» **ESTRATTO DELLA PAGINA**

Dopo l'allarme giunto da Brescia verso le 8.30, col quale si avvisava la città che erano in avvicinamento tre aerei austriaci degli Imperi centrali.
Si trattava di tre Aviatik (pare dal racconto di alcuni testimoni versione Taube, cioè colomba, per la particolare forma), che procedevano in formazione verso Milano.
Gli
Aviatik Taube erano apparecchi monoplano, con motore Mercedes, apertura
alare di 14 metri e una velocità massima di 100 chilometri orari. La
loro autonomia era di 4 ore. A bordo vi erano due membri di equipaggio.
Prontamente si levarono in volo i nostri apparecchi Breda dalla pista di Taliedo, per tentare di dar loro la caccia.
Purtroppo, due aerei nemici (il terzo puntò su Monza) riuscirono a sorvolare Milano intorno alle 9, con tragiche conseguenze.
Gli aerei nemici infatti sganciarono le loro (poche ma micidiali) bombe tra Porta Romana e Porta Volta, durante un raid che durò circa mezz'ora, durante il quale ingaggiarono anche una cavalleresca battaglia con i nostri apparecchi.
Mentre a porta Volta si registrarono solo lievi danni, in porta Romana alcuni ordigni, per sfortunate coincidenze, uccisero complessivamente 18 persone.
Morirono anche due tranvieri, raggiunti dalle schegge mentre erano a bordo del tram di circonvallazione, colpito nella parte posteriore.
Molto più alto il bilancio dei feriti, una quarantina, quasi tutti ricoverati all'ospedale maggiore, dove vennero visitati dal sindaco Caldara e da altre autorità.
I due apparecchi fuggirono poi verso nord, dove si riunirono con il terzo velivolo, e sganciarono altre bombe su Monza, uccidendo due cittadini e danneggiando vari edifici, come ricordava una targa commemorativa ormai scomparsa.
Alla fine, lasciando la pianura, uno dei tre apparecchi fu abbattuto dalla nostra artiglieria in zona valle del Chiese, tra Brescia e Trento (poco prima quindi di rientrare in zona austrungarica).
La guerra iniziò così a fare davvero paura: da quel momento non fu più un problema lontano, che si consumava fra trincee di montagna o tra le nevi delle Dolomiti, bensì qualcosa che poteva portare morte e distruzione fin dentro le case, le fabbriche, le scuole cittadine.
Vennero conseguentemente approntate maggiori e migliori difese, e si aumentarono gli aerei da caccia sulla pista di Taliedo. Si diedero precise disposizioni perché gli stabili avessero pronti presidi antincendio come secchi di sabbia e acqua in abbondanza. Si perfezionarono i sistemi di comunicazione e di allarme, che quel tragico giorno erano stati dati senza però che la popolazione sapesse come comportarsi.

» **DATI ESTRATTI**
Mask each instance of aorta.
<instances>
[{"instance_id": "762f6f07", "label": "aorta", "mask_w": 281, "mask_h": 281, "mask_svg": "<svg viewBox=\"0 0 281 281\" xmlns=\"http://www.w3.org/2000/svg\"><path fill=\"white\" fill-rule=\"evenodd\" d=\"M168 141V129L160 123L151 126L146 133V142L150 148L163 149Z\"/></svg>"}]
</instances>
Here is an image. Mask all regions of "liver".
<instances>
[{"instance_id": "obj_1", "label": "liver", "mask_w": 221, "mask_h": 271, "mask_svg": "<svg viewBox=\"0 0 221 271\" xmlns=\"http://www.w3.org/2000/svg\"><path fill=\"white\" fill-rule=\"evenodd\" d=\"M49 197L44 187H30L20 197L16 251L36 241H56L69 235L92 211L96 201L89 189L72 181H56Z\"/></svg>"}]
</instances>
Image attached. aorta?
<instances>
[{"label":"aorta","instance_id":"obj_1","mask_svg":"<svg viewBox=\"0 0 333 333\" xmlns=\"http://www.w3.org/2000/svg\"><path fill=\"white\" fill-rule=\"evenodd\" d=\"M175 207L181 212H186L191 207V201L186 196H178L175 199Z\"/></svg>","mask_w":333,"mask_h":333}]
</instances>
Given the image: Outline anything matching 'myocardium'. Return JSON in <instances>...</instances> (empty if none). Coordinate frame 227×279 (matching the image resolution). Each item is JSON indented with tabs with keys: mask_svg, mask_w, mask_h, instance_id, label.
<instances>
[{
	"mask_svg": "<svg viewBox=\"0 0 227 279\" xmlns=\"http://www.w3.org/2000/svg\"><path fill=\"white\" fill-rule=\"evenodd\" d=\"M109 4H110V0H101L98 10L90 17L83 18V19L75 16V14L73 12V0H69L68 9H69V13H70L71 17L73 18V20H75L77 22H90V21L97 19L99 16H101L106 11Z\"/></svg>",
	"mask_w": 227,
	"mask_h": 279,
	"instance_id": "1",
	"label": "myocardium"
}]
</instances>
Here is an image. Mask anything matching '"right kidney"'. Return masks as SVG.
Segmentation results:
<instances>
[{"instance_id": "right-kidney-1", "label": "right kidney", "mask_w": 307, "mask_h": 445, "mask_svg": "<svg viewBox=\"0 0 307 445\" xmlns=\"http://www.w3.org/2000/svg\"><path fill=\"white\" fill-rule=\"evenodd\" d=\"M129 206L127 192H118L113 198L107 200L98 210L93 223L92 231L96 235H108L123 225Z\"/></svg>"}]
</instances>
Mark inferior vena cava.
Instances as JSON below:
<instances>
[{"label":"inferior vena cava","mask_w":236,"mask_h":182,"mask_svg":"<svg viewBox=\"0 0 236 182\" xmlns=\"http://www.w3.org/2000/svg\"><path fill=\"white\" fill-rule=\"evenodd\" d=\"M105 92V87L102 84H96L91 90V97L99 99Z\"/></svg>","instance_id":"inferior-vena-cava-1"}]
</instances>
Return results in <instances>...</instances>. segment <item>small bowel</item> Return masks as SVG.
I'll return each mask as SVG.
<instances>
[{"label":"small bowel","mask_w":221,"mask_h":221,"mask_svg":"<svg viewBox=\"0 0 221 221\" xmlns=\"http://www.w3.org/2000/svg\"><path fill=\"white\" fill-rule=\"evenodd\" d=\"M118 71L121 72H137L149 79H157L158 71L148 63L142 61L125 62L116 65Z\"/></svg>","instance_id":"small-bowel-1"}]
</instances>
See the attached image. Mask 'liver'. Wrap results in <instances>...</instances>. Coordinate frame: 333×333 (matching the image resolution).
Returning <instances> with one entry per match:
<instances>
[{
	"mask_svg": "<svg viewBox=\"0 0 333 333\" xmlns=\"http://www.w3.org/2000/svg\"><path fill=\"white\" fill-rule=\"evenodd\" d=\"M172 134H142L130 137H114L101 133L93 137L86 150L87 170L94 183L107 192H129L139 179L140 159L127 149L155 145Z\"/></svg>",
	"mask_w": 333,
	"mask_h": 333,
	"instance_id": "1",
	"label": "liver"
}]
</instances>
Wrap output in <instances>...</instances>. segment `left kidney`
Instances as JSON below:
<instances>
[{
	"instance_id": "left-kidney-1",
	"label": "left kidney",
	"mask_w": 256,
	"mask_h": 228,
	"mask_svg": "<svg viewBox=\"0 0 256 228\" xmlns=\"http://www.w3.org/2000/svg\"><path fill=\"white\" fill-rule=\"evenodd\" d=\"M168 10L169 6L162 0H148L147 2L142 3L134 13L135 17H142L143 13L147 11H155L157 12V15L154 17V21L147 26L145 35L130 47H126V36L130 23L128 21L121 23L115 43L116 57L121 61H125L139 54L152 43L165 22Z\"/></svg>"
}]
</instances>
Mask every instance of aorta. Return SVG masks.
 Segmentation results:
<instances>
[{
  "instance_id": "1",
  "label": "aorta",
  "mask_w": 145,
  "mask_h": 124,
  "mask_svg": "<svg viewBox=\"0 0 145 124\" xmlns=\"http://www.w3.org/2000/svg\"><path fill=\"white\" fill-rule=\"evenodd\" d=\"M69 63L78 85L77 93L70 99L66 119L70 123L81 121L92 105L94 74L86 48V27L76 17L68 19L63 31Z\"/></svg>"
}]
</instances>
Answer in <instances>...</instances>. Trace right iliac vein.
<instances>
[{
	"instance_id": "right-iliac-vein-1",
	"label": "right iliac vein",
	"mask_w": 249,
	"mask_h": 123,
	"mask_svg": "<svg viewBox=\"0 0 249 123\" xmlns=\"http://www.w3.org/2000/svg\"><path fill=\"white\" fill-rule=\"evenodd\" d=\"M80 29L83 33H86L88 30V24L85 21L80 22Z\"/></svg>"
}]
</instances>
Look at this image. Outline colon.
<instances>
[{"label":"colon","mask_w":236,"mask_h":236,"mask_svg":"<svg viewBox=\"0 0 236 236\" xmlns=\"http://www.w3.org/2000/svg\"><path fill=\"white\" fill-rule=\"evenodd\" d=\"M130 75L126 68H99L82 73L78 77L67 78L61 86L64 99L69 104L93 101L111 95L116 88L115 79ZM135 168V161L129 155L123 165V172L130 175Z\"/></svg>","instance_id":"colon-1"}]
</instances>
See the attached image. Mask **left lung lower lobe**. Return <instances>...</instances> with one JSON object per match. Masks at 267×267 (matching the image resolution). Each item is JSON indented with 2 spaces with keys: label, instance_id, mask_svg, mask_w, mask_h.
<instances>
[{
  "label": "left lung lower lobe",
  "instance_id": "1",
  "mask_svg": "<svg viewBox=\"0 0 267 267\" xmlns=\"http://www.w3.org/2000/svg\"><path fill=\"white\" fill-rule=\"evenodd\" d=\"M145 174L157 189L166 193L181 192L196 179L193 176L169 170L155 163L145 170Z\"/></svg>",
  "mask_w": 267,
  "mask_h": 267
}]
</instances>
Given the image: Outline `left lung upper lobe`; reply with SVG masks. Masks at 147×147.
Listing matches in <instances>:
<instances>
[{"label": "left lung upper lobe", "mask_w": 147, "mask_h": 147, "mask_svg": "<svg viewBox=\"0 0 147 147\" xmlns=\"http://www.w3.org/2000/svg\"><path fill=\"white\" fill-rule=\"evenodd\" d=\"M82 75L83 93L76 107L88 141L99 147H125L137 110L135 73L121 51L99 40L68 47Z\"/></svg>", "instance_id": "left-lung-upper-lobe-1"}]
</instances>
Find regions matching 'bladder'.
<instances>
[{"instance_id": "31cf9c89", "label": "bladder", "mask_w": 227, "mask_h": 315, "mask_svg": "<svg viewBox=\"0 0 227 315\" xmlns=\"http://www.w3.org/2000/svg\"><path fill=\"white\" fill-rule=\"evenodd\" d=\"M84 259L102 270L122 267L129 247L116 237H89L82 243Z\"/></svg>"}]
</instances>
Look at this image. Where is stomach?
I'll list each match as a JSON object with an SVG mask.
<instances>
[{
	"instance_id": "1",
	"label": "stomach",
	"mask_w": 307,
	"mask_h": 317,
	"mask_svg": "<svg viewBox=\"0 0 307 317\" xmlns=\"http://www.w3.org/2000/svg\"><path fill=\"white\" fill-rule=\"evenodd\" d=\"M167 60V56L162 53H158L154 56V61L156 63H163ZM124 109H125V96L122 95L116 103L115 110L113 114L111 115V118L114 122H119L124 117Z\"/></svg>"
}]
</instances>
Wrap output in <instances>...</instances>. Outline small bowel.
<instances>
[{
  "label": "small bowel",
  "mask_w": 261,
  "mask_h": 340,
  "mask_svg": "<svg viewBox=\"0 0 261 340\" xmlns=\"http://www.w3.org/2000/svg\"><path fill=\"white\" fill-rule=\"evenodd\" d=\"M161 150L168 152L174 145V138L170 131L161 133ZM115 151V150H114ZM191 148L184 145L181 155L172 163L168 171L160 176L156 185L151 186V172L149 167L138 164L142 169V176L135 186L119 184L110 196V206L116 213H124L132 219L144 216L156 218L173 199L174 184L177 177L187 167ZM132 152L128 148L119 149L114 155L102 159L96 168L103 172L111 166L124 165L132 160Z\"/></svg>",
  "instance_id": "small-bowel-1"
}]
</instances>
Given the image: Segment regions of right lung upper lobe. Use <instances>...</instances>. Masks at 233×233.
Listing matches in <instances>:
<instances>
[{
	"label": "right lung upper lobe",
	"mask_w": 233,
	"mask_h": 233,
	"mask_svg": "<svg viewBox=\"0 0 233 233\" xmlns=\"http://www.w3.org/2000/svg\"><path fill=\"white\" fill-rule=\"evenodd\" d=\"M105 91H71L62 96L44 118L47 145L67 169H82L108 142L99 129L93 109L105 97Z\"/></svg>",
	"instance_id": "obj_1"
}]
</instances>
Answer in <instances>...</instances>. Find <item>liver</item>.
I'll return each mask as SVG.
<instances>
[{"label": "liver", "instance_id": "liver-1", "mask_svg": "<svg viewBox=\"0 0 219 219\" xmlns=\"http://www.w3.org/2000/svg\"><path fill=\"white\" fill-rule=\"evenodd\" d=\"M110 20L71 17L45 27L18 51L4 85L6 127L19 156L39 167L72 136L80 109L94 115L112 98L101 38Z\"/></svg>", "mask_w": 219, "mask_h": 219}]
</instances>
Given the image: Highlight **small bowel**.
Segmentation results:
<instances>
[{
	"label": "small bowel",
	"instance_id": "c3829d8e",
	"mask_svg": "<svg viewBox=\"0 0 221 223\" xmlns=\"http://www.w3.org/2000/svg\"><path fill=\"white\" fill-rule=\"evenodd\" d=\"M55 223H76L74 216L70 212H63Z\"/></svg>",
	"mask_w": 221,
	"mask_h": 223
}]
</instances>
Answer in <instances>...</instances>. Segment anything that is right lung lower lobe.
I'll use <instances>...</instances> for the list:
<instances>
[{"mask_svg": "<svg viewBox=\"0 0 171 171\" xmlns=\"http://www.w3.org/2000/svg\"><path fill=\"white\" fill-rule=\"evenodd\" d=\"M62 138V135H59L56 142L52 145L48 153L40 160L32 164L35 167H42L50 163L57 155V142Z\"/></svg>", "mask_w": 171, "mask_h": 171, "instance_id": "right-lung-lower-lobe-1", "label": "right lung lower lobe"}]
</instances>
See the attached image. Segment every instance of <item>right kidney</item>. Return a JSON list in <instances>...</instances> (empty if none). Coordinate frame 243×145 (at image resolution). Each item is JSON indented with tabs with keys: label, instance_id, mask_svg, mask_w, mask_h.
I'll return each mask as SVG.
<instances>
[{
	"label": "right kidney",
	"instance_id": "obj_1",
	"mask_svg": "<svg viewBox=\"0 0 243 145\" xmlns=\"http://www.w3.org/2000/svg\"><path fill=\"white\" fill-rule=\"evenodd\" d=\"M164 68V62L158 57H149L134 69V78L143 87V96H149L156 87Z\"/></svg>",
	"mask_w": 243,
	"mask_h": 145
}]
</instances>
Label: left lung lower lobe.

» **COMPITO**
Secondo l'estratto della pagina sul bombardamento di Milano, da quale pista partirono i Breda per dare la caccia agli aerei nemici?

» **SOLUZIONE**
Dalla pista di Taliedo.